(o meu artigo no i de quinta-feira passada)
Se a política é a arte do possível, quem determina o que é não é possível?
Em política devemos desconfiar das pessoas moderadas. São as menos atentas ao seu próprio extremismo. Vou restringir-me ao campo político que me é mais familiar, o da esquerda. De quando em vez grassa por estas bandas um surto de apelos à moderação. Um primeiro apelo pega-se a outro apelo. Que depois leva a outro e a outro e a outro, até que ao fim do dia há uma correia de moderação que a todos nos atrela. Se aconteceu a alguém acordar com a certeza de que outro mundo era possível, deitar-se-á provavelmente conformado com o menor dos males.
Nos tempos que correm, a correia dos moderados começa por ganhar a forma à direita. É quando o líder do partido da direita pede ao líder do maior partido da esquerda que modere as suas posições em nome do realismo necessário à salvação nacional. Depois o líder do maior partido da esquerda passa o testemunho aos críticos internos desse mesmo partido apelando a que moderem as suas posições em nome do realismo necessário. Estes críticos internos, por sua vez, apelam ao líder do segundo maior partido de esquerda para que também ele modere as suas posições em nome de um realismo igualmente necessário, receita que o líder do segundo maior partido igualmente prescreverá aos críticos internos do seu próprio partido, que, finalmente, fundarão um novo partido que replicará no seu interior a lógica de que inicialmente pretendia excluir-se.

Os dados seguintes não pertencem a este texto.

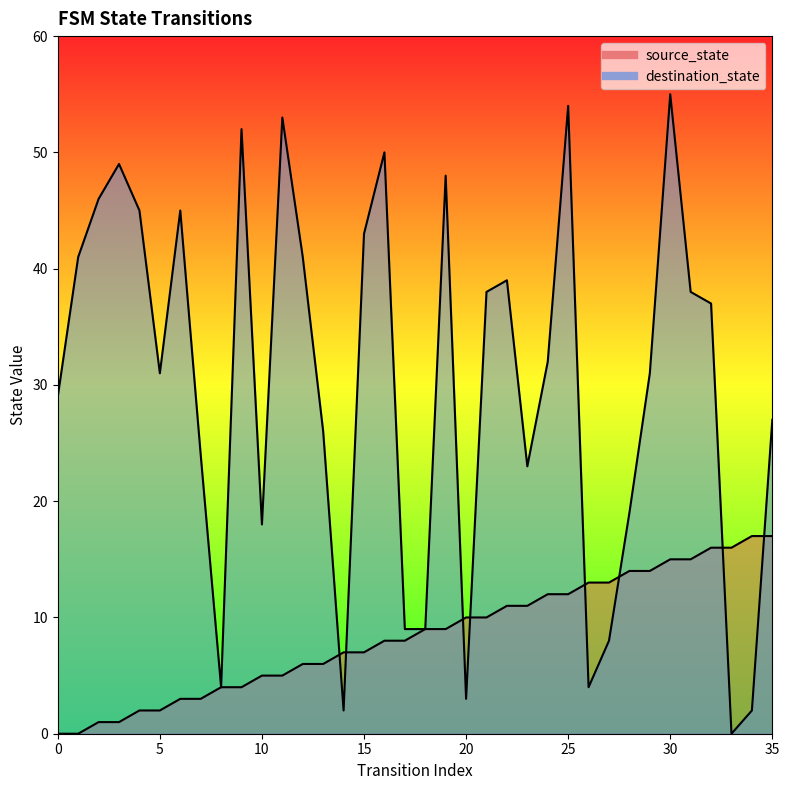

What is the difference between the second highest and second lowest values in the destination_state series?

52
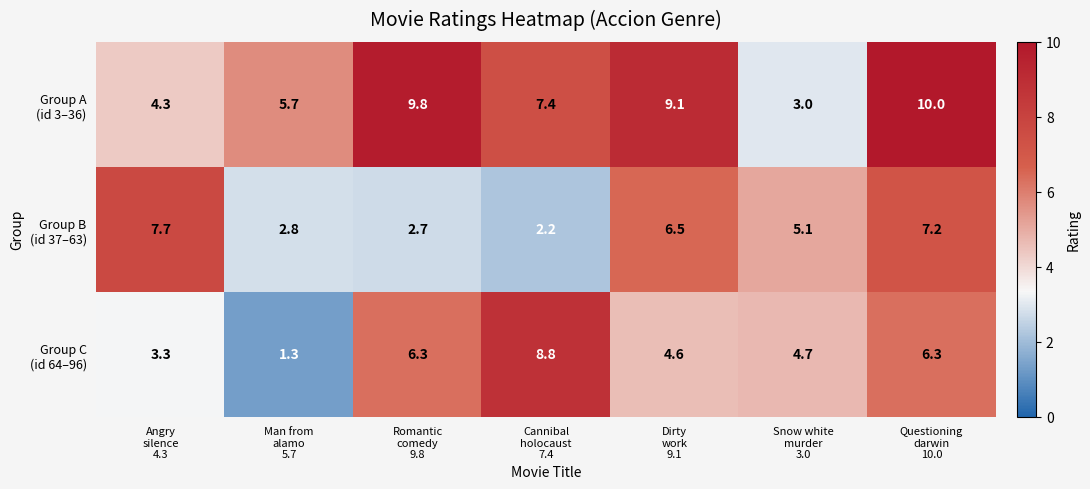

What is the maximum value shown in the chart?

10.0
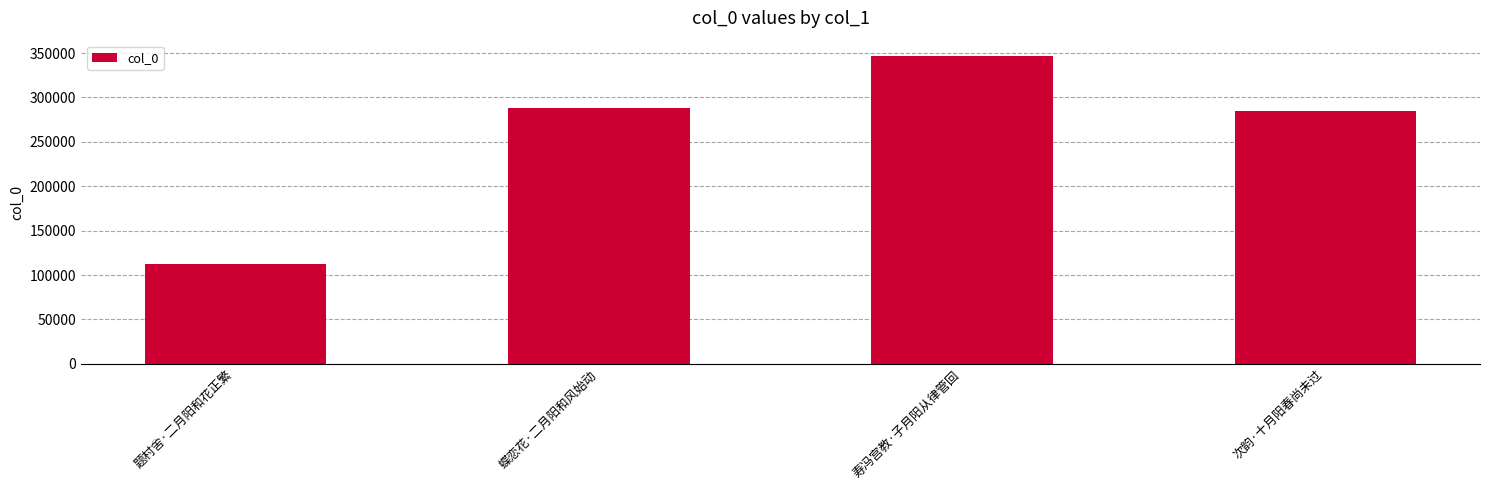

Rank the categories by value from highest to lowest.

寿冯宫教·子月阳从律管回, 蝶恋花·二月阳和风始动, 次韵·十月阳春尚未过, 题村舍·二月阳和花正繁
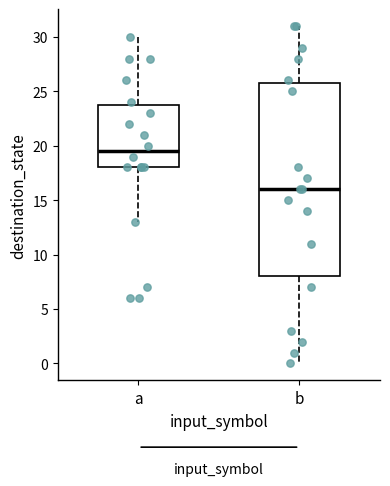

Where does the upper whisker of the box for a end on the y-axis? The values are not printed on the chart, so give them approximately, as read against the axis.

30.0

É certo que há quem simplesmente chame realismo a esta escalada de moderação. Mas o que está em jogo não é tanto uma clivagem entre realistas e irrealistas. E sim entre diferentes formas de ver a realidade. Veja-se o que acontece no debate em torno da questão da violência, que frequentemente serve para que se classifique uma parte da esquerda como moderada e uma outra como não-moderada. Do que neste debate se trata, não é tanto de uma oposição entre moderados não-violentos e imoderados violentos. Se perguntarem a um moderado não-violento – um daqueles que rapidamente se apresta a condenar as pedras atiradas por manifestantes atenienses contra a polícia grega porque encontra aí o gesto que inicia o caminho da sociedade rumo ao totalitarismo –, se lhe perguntarem se é contra a existência de forças policiais, ele muito provavelmente dirá que não. Ou seja, o nosso moderado não-violento não é contra a violência, mas sim a favor do monopólio estatal da violência, no qual surpreendentemente não vislumbra indício de qualquer perigo totalitário.
Um outro debate onde a divisão entre moderados e não-moderados tem feito caminho é o que se dá em torno da unidade ou não entre os partidos de esquerdas. Neste debate há os que, em nome de um realismo que seria necessário a fim de derrotar a direita, apelam à moderação dos que consideram imoderados. Aqui os moderados serão os que falam em nome do interesse geral das esquerdas contra a lógica dos interesses particulares que motivaria o núcleo dirigente dos partidos. Funcionam para a esquerda como os “independentes” funcionam para o todo do sistema partidário. Em ambos os casos é como se alguém, por falar em nome do interesse geral, deixasse de dar voz ao seu interesse particular. Não surpreende, por isso, que os adeptos da unidade de esquerda, do líder Gil Garcia ao politólogo André Freire, não acusem qualquer contradição quando decidem apelar à criação de um novo partido de modo a combater a… fragmentação partidária da esquerda.
Em suma, deveríamos não ter medo de começar a falar de realidade no plural. Existe a realidade tal como a observam os moderados e a realidade tal como a entendem os não-moderados. Tentar descobrir qual é a mais verdadeira não só resulta num exercício de ilusionismo como escamoteia o essencial da democracia: a disputa entre convicções diversas, cada qual implicando uma verdade, cada verdade implicando o seu realismo.
Ah, é verdade, o título desta crónica é uma homenagem ao vereador Nunes da Silva, um um moderado homem de esquerda, eleito nas listas de Helena Roseta e António Costa e que, segundo o jornal Público, pretende impedir taxistas sem boa apresentação (com mangas à cava e calção, exemplifica um bastonário de taxistas) de trabalharem na praça de táxis do aeroporto de Lisboa.